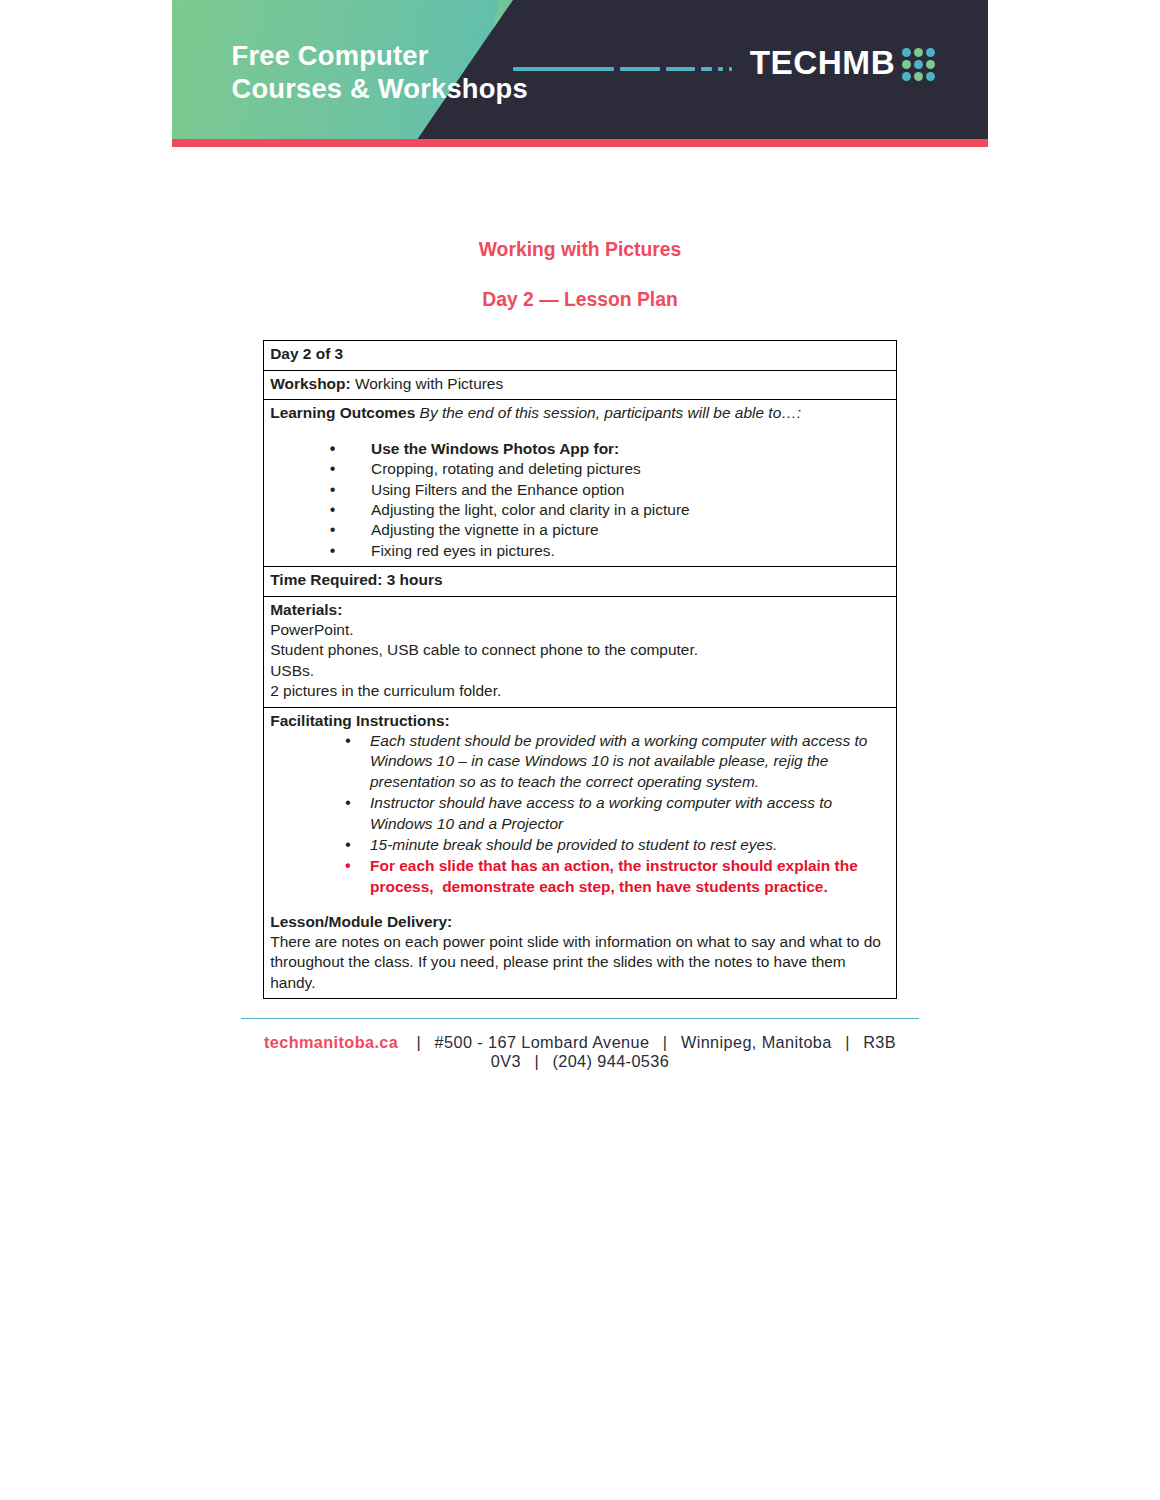Free Computer
Courses & Workshops
TECHMB
Working with Pictures
Day 2 — Lesson Plan
| Day 2 of 3 |
| Workshop: Working with Pictures |
| Learning Outcomes By the end of this session, participants will be able to…: Use the Windows Photos App for: Cropping, rotating and deleting pictures Using Filters and the Enhance option Adjusting the light, color and clarity in a picture Adjusting the vignette in a picture Fixing red eyes in pictures. |
| Time Required: 3 hours |
| Materials: PowerPoint. Student phones, USB cable to connect phone to the computer. USBs. 2 pictures in the curriculum folder. |
| Facilitating Instructions: Each student should be provided with a working computer with access to Windows 10 – in case Windows 10 is not available please, rejig the presentation so as to teach the correct operating system. Instructor should have access to a working computer with access to Windows 10 and a Projector 15-minute break should be provided to student to rest eyes. For each slide that has an action, the instructor should explain the process, demonstrate each step, then have students practice. Lesson/Module Delivery: There are notes on each power point slide with information on what to say and what to do throughout the class. If you need, please print the slides with the notes to have them handy. |
techmanitoba.ca |#500 - 167 Lombard Avenue|Winnipeg, Manitoba|R3B 0V3|(204) 944-0536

--- --- ---

- **TASK TO COMPLETE**
Determine how many lines in the records above hold the word "eyes", and answer with that number only.

- **EXERCISE RESULT**
2